お金の代わりになるポテンシャルを秘めた技術として、仮想通貨が紹介されています。仮想通貨は、既存のお金を仕事にしている人ほど理解しにくい概念であると言います。
新しいものが出てきた時に、それに似た業界の前提知識があると、その知識に当てはめて新しいものを見てしまう傾向があります。しかしそれは危険です。仮想通貨も既存の金融業界の人ほど理解に苦しみ、全く前提知識のない若者や一般の人のほうが自然に受け入れて使いこなしています。
既存のお金に慣れ親しみすぎると仮想通貨の本質を見誤ることになる、と。
また、年齢によっても新しい技術に対する姿勢が変わってくるとの主張もありました。これも面白い。
イギリスの作家ダグラス・アダムスが生前に面白い言葉を残しています。人間は、自分が生まれた時にすでに存在したテクノロジーを、自然な世界の一部と感じる。15歳から35歳の間に発明されたテクノロジーは、新しくエキサイティングなものと感じられ、35歳以降になって発明されたテクノロジーは、自然に反するものに感じられる。
僕はいま15歳から35歳の間なので、仮想通貨のテクノロジーはエキサイティングなものとして見ています。拒絶しないだけそれは幸運なことですが、自然な世界の一部とはとらえられない運命にあります。それをきちんと認識し、仮想通貨に向き合っていきたいと思いました。
仮想通貨もお金も単なる道具、ツールです。
一方で、お金をうまく扱えず困っている人ほど、お金に特別な感情を抱いていることが多いです。私もそうでした。それがないことによって起きる困窮や不安から、お金に感情をくっつけてしまい、道具以上の意味を感じてしまいがちです。お金や経済を扱うためには、お金と感情を切り離して1つの「現象」として見つめ直すことが近道です。

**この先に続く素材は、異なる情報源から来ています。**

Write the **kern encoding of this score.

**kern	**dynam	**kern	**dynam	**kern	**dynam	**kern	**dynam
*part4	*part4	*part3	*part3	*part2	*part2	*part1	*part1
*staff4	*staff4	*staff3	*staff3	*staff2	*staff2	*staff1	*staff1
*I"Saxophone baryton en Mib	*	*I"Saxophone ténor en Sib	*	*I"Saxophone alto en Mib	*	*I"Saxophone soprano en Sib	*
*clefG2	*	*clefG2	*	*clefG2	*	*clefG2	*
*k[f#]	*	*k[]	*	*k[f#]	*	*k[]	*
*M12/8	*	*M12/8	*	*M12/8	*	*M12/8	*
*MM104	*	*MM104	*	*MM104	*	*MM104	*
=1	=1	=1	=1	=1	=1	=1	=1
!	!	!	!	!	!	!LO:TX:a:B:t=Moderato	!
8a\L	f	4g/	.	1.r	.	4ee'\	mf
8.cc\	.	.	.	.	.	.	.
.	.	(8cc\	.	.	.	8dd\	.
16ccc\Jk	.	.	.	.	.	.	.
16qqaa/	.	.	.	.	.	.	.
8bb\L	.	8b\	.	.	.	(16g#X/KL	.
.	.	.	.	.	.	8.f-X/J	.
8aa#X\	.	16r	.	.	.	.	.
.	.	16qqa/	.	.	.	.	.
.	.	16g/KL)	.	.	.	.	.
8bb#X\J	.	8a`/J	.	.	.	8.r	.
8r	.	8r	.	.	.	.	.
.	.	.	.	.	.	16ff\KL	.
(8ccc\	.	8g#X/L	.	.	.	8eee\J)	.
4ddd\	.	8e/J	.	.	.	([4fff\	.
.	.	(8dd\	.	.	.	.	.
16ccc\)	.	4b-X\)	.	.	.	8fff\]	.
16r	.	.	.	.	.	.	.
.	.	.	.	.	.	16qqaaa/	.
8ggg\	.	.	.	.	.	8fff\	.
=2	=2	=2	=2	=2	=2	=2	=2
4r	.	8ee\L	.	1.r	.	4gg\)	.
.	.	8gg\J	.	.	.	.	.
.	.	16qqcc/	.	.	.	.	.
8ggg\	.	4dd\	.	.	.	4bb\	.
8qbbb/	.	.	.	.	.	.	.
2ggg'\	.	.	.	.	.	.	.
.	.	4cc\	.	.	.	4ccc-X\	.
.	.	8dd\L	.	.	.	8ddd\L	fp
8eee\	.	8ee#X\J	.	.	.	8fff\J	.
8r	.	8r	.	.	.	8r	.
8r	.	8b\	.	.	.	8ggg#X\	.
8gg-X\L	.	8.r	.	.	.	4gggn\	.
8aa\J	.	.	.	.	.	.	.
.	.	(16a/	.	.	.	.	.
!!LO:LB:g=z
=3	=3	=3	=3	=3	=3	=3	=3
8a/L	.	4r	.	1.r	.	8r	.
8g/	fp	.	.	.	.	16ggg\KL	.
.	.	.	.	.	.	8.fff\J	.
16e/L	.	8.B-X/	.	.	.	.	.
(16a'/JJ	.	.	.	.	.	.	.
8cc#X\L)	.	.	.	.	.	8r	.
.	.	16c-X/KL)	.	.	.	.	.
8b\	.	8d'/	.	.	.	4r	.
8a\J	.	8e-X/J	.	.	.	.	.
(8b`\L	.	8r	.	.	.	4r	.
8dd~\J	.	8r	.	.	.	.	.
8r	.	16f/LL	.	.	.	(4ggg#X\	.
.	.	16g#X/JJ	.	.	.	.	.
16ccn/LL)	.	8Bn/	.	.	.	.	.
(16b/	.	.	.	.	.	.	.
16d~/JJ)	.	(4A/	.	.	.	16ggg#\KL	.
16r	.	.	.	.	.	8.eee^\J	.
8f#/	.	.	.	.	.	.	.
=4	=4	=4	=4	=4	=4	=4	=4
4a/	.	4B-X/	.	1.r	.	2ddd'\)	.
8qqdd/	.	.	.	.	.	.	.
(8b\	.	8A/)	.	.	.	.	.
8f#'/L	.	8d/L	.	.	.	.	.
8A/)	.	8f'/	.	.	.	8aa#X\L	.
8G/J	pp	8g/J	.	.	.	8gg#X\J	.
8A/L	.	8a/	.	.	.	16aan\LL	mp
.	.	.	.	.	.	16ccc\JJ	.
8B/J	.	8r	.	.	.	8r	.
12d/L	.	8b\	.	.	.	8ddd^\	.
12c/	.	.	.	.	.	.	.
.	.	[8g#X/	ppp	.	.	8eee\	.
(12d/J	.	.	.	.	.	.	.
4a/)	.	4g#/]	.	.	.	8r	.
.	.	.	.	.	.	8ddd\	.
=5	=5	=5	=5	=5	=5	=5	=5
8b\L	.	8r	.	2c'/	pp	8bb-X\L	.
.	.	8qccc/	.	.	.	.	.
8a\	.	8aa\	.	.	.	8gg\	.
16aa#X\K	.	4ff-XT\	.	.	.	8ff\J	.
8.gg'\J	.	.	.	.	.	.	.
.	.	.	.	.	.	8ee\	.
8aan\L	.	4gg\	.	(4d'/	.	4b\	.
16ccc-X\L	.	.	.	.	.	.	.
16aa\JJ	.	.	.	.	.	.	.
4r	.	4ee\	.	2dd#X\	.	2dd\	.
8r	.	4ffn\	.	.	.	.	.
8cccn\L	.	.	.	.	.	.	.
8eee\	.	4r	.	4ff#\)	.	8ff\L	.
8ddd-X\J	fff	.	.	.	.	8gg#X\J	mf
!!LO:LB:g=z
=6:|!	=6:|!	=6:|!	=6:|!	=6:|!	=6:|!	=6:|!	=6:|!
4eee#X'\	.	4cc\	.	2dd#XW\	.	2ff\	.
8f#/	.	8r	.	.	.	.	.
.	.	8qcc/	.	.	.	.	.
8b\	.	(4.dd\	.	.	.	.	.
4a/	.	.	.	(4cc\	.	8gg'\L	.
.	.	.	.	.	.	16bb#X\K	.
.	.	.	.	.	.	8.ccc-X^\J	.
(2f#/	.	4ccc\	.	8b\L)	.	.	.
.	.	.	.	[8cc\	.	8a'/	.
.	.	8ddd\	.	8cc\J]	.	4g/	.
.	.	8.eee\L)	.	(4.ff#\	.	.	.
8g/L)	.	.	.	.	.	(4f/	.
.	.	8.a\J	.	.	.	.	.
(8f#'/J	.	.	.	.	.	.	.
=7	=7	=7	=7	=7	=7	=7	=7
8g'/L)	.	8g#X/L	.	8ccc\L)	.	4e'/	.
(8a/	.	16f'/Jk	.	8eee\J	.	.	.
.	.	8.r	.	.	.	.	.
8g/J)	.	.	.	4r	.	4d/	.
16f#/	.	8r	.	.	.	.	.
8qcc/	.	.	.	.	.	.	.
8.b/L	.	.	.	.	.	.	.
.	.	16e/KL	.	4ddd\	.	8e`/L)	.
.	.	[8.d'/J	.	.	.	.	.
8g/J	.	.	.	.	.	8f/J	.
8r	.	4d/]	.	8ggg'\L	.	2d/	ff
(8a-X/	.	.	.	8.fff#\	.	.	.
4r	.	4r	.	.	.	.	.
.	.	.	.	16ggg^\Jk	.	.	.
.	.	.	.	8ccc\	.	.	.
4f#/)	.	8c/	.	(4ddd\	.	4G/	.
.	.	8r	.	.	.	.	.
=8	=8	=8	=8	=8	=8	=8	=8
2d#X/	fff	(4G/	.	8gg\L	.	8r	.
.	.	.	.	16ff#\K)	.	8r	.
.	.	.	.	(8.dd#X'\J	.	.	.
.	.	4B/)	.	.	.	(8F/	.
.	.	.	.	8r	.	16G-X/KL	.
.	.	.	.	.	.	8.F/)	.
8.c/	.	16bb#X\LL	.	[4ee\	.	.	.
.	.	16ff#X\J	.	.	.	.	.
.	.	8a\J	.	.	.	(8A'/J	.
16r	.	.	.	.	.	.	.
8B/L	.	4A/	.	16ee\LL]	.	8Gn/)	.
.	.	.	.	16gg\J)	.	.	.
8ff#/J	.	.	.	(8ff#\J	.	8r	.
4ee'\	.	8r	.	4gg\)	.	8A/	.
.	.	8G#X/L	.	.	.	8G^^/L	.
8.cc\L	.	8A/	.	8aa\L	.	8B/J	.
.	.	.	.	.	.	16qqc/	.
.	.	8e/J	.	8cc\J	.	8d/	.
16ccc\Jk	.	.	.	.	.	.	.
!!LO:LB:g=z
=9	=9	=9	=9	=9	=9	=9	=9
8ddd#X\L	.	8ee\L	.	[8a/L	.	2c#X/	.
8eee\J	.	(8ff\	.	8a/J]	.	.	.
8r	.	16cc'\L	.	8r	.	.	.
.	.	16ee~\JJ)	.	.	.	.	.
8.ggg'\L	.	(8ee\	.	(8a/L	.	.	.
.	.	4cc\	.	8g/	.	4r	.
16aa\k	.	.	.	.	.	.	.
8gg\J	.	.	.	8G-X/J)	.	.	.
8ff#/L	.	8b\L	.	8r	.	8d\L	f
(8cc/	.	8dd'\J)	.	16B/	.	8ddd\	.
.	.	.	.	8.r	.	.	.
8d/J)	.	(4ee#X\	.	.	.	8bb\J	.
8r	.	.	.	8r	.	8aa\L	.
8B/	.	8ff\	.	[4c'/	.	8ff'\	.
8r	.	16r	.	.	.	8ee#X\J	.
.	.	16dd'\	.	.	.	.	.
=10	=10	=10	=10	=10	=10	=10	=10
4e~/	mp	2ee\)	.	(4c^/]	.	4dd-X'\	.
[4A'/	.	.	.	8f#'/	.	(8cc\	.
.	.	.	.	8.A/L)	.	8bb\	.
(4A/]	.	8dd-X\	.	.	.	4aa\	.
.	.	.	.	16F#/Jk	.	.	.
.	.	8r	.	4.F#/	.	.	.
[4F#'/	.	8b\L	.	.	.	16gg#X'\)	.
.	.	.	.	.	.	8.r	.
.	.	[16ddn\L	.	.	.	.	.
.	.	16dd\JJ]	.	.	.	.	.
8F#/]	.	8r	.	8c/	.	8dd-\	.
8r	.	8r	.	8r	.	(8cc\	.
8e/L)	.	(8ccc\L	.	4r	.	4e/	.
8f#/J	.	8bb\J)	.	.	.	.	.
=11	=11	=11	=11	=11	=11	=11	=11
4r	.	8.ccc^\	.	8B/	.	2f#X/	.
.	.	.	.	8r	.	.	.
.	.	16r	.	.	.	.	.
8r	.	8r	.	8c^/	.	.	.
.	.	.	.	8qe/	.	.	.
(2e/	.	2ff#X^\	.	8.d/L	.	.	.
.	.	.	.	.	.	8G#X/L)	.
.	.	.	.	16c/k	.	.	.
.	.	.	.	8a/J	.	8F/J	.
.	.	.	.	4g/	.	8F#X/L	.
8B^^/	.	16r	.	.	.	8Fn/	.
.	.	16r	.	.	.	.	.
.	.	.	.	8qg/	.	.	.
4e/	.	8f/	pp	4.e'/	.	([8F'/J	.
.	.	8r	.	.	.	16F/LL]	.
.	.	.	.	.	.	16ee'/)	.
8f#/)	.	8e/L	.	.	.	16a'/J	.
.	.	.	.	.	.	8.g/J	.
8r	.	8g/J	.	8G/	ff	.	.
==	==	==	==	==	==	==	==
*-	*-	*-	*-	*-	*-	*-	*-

お金に感情をくっつけてしまっている。これは目からうろこの考え方でした。お金はあくまで道具。それはわかっているのですが、なくてはならないものと捉えてしまって、異常に執着してしまっている自分がいます。気を付けなくては。
アインシュタインがこんな言葉を残しています。空想は知識より重要である。知識には限界がある。想像力は世界を包み込む。大切なのは、疑問を持ち続けることだ。神聖な好奇心を失ってはならない。
これは素敵な言葉だなと思いました。理系出身の人間として、そしてゲーム会社に勤めている人間として心に刻み付けたいです。想像力は世界を包み込む。僕らは自分が考えている以上にすごいことを想像することができるはずです。